While getting your child to sleep soundly is no easy task, it can be a little bit easier if you introduce some things right from the start. Dr. Karp suggests swaddling your baby - or wrapping them in a large blanket with their arms at their sides.
You can also try adding soothing white noise to your child's bedroom. "It's a swishy sound," says Dr. Karp. "That's the sound in the uterus." By mimicking the womb, your child is more inclined to sleep deeper and less likely to wake up. White noise machines can be purchased, but there are CD's available as well.
Many parents wonder if they should just let their child cry themselves back to sleep. "Crying it out doesn't feel good to the child or to the parent," says Dr. Karp. Many children wake up at night because they hear noises in the house. By using a white noise machine, unnecessary noises can be blocked out, allowing the child to sleep more soundly. As for using classical music to block out extra noises, "[It] doesn't work as well," says Dr. Karp.
Weaning a child off a pacifier may also cause sleep disruptions. "At five months, I'd just get rid of it... at nighttime," says Dr. Karp. If you wait much longer to wean your child, you run the risk of your child crying for it in the middle of the night because it fell out of the crib.
Older toddlers often ask for extras at bedtime - one more glass of milk or one more story. Dr. Karp has a solution called Twinkle Interruptus. This technique teaches children patience during the day, and then the skill is utilized at night. "The technique is pretty simple," says Dr. Karp. "When your child wants something, you almost give it to them."

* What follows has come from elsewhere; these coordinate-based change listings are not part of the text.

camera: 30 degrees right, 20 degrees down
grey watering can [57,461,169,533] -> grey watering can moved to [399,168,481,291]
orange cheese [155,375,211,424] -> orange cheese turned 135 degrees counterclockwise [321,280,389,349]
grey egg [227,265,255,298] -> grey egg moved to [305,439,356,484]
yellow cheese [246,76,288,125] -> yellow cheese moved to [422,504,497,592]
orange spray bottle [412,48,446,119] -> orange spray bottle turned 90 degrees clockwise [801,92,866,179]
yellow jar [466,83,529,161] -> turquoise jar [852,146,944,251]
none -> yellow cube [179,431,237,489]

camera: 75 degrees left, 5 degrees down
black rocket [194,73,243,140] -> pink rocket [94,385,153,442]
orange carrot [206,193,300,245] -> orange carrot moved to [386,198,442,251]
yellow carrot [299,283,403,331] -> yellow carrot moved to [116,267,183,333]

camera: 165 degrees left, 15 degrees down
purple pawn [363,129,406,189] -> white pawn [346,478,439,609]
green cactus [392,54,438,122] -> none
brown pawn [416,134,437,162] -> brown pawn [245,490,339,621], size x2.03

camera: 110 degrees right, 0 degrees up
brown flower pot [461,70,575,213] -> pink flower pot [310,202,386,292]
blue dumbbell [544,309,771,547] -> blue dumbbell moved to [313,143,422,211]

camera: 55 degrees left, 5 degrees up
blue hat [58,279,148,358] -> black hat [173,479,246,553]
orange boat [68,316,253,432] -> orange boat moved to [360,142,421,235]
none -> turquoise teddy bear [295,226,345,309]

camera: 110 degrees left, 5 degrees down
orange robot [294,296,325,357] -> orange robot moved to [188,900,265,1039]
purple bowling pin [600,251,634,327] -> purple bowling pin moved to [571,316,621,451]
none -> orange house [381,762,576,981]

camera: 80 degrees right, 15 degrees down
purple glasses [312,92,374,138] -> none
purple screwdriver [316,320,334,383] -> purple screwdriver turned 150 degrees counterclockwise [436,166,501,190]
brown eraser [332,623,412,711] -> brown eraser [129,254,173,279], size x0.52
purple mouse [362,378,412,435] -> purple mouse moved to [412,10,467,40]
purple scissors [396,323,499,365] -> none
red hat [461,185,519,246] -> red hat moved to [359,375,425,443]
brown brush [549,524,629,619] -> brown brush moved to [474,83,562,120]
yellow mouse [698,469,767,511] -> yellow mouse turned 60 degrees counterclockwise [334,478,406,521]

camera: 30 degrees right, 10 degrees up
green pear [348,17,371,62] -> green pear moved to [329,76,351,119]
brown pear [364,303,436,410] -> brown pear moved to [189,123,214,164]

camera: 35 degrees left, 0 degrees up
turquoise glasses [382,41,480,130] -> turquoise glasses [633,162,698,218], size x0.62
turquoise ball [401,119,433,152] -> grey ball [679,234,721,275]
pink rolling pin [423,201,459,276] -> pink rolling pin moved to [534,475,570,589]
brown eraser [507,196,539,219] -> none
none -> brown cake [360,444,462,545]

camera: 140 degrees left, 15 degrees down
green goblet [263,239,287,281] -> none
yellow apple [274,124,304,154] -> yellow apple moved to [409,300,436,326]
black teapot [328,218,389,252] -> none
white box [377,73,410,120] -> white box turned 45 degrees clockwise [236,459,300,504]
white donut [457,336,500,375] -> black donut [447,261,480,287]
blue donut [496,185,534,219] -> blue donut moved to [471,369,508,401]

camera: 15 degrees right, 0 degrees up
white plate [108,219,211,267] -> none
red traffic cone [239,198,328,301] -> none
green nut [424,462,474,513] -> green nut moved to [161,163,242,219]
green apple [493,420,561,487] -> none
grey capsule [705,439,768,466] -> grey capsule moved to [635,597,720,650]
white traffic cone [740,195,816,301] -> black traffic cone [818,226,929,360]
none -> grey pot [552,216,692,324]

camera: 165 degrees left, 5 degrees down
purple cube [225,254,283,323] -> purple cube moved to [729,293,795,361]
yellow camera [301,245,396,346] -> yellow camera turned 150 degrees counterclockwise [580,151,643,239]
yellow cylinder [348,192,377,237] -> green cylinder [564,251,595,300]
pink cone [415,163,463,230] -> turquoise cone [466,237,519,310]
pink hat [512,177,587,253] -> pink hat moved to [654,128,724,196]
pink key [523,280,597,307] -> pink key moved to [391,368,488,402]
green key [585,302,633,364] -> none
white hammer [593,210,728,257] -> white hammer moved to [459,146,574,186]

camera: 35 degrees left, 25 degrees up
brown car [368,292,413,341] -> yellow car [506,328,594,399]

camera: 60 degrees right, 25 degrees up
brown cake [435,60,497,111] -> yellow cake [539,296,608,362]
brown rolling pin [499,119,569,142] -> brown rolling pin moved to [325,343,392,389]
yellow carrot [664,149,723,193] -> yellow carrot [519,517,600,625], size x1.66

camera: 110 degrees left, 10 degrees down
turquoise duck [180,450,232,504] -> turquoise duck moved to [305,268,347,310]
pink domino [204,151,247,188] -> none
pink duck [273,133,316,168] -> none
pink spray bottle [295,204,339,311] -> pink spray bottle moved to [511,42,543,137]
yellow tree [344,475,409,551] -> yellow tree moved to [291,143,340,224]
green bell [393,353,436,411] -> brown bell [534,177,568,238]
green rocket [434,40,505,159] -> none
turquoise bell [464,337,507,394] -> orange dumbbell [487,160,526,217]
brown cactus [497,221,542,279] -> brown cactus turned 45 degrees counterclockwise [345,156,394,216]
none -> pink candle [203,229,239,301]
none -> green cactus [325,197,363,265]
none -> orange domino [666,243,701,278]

If a child asks for a cracker, start to hand them the cracker, but then turn away and say "Hold on one second, honey." After two seconds, give them the cracker. Gradually increase the length of time they have to wait for their reward and then integrate the technique at bed time. Read half of a story, but then leave the room for five minutes. As you increase the time they have to wait for the end of the story, the child will eventually get sleepy and drift off.
When all else fails, many parents give up and allow their child to sleep in their bed with them. "Co-sleeping can be a danger in the first three or four months, but what parents can do is get a co-sleeper that fits next to their bed," says Dr. Karp. "What we do know is that, the closer the baby is to the parents, the less risk of SIDS."